一般論になるが、多くの人は 現在 使っているドライバーの ロフトより ロフトのあるものを使った方が 実は 良い結果になる可能性は高い。スピン量を減らすために ロフトを立てようという考え方でクラブを選んでも ヘッド スピードが十分でない場合は ボールが 早く ドロップして 飛ばない可能性が高い。ドライバー ショットのスピン量は ロフトにも影響されるが シャフトや ヘッドの重心深度に大きく影響されるので スピン量を減らしたければ ロフトの前に そちらに目を向けるべきである。

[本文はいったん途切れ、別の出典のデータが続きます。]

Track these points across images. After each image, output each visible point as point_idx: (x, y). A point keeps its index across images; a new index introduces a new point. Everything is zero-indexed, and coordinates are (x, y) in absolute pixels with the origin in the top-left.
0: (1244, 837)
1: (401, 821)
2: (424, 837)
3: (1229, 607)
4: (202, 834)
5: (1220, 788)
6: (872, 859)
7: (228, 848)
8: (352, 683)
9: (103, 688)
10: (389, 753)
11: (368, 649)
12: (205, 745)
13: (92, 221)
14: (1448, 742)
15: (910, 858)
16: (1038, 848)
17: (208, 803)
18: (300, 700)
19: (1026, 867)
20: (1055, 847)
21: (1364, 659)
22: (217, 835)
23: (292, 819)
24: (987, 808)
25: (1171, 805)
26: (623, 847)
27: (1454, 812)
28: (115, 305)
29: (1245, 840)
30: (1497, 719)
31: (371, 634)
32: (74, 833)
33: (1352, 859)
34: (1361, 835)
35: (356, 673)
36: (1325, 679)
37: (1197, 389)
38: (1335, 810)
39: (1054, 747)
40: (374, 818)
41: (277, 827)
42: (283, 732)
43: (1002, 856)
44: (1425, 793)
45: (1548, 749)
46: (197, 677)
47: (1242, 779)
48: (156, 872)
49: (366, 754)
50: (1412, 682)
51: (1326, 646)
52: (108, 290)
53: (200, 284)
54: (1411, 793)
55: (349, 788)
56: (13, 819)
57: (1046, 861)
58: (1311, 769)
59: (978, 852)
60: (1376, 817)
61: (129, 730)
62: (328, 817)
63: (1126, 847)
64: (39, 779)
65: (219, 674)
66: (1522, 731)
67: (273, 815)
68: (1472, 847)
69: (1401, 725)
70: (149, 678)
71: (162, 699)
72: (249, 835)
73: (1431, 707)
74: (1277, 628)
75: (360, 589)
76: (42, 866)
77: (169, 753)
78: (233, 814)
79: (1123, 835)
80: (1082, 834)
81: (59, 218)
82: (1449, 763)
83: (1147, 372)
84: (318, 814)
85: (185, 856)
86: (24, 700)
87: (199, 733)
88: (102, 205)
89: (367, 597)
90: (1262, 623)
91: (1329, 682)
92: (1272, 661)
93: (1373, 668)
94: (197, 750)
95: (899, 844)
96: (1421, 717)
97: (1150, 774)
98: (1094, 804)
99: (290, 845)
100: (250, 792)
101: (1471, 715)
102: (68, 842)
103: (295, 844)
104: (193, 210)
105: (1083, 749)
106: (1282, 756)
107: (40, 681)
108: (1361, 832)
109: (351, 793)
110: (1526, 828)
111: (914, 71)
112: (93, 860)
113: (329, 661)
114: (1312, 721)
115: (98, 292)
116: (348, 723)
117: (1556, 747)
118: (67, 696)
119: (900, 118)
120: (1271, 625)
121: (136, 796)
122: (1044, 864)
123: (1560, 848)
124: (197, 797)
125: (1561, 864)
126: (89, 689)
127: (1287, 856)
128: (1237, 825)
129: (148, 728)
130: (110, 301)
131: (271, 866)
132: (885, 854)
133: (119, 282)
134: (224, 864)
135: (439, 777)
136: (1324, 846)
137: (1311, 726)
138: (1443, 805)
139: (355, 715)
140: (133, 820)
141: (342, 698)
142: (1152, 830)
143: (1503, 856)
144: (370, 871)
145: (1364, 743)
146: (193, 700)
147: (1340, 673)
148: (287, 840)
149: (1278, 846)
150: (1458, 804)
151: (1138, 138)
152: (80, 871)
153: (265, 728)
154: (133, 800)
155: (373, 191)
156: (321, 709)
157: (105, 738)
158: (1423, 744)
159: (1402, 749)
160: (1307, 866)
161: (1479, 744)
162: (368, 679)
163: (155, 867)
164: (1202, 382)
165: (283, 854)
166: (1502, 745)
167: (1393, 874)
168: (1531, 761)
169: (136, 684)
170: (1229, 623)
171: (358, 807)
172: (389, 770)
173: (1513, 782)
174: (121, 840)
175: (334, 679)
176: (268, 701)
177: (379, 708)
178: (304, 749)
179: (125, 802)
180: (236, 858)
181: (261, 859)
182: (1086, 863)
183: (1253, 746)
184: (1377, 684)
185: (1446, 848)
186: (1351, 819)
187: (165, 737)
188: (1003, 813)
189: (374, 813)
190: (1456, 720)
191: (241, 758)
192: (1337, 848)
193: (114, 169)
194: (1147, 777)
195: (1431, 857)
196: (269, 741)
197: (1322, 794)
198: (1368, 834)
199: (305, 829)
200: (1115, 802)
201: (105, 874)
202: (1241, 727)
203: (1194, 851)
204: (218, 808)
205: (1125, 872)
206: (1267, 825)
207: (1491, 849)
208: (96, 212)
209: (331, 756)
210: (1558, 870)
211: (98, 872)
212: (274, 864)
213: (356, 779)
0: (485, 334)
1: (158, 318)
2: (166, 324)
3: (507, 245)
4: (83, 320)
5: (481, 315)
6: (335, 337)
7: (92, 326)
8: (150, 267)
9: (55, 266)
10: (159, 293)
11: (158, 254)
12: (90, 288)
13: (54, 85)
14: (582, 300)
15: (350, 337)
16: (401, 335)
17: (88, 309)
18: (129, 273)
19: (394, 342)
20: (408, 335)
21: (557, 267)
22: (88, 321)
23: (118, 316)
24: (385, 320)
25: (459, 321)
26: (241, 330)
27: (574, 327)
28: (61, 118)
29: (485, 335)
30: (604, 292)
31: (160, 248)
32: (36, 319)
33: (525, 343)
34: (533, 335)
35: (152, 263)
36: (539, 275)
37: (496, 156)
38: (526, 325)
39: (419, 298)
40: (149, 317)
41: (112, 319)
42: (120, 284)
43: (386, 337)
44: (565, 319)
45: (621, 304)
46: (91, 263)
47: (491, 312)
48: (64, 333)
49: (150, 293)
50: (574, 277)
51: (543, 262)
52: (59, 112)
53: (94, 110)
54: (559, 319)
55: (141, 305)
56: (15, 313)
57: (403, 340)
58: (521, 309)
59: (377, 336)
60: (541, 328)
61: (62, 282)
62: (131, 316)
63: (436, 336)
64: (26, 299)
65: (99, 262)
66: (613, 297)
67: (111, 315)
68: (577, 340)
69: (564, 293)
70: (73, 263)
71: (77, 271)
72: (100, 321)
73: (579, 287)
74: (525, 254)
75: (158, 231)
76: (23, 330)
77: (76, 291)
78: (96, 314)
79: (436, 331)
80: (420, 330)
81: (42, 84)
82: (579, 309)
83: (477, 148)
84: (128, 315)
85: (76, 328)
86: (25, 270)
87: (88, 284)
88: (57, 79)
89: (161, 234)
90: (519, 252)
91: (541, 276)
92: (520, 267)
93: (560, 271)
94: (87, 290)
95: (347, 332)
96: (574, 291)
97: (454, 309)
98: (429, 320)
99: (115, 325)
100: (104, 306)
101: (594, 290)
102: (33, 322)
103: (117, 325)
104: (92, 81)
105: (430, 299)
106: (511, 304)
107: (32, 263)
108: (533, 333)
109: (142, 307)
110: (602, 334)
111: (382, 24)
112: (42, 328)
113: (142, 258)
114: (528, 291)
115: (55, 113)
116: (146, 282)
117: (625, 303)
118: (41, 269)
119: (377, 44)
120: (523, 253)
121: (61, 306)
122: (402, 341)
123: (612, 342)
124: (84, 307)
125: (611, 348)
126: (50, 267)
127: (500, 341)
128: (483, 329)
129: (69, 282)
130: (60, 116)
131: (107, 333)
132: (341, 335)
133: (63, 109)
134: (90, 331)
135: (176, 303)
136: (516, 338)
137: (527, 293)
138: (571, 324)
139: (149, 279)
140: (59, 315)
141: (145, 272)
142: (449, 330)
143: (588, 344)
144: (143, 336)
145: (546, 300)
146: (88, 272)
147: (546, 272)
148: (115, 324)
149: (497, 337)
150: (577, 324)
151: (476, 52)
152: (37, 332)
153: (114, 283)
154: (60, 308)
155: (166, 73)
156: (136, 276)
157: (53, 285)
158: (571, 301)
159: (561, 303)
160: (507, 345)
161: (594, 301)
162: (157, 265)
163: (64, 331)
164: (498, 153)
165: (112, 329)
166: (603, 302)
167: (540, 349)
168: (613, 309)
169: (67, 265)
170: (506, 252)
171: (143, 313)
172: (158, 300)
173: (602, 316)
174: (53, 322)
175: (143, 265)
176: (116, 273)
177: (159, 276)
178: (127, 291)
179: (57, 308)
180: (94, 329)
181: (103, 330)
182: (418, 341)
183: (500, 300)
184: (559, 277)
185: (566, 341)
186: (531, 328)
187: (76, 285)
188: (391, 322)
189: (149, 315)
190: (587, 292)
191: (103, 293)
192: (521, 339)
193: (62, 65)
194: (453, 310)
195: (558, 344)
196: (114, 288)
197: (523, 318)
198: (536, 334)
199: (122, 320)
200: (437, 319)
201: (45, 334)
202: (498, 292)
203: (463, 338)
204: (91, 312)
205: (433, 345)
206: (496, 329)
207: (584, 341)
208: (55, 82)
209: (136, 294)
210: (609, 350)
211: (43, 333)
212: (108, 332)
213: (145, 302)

ヘッドスピード (MPS) | 最適ロフト | プレーヤーのタイプ |
48 ~ 56 | 8 ~ 10.5° | ツアープロ並み |
42 ~ 47 | 9.5 ~ 11° | 平均的 男子 |
38 ~ 41 | 11 ~ 13° | 非力な男子 / 力のある女子 |
33 ~ 37 | 13 ~ 15° | 平均的 女子 / グランド・シニア |
32 以下 | 16°+ | 非力な女子 |
シャフトの硬さや キックポイントの違いによって ボールを打つ時の(動的な)ロフトは変わるし ヘッドの重心深度によって ボールの打ち出し角は 変わるので 自分にとっての最適ロフトを考える時に その点を忘れてはならないと言うことだ。上の最適ロフトのテーブルは そうした理解の下に 参考にして欲しい。なお、メーカーによっては ソールに対するフェースの傾斜角(それを オリジナル ロフトと言う)を ロフトとして表示していることもある。ロフトと言った場合は 一般的に リアル ロフトのことを言う訳だが そうしたことがあることも覚えておいて欲しい。
また、新品のクラブのロフトや フェース角を実際に計測すると 一流メーカーのクラブでもかなりバラツキがある。ロフトや フェース角は 通常±1°の公差というのが実態のようだから ロフト 10° と表示されているクラブは 9° ~ 11°の範囲のクラブで 最悪の場合は 1° 狂っていることもあると言うことだ。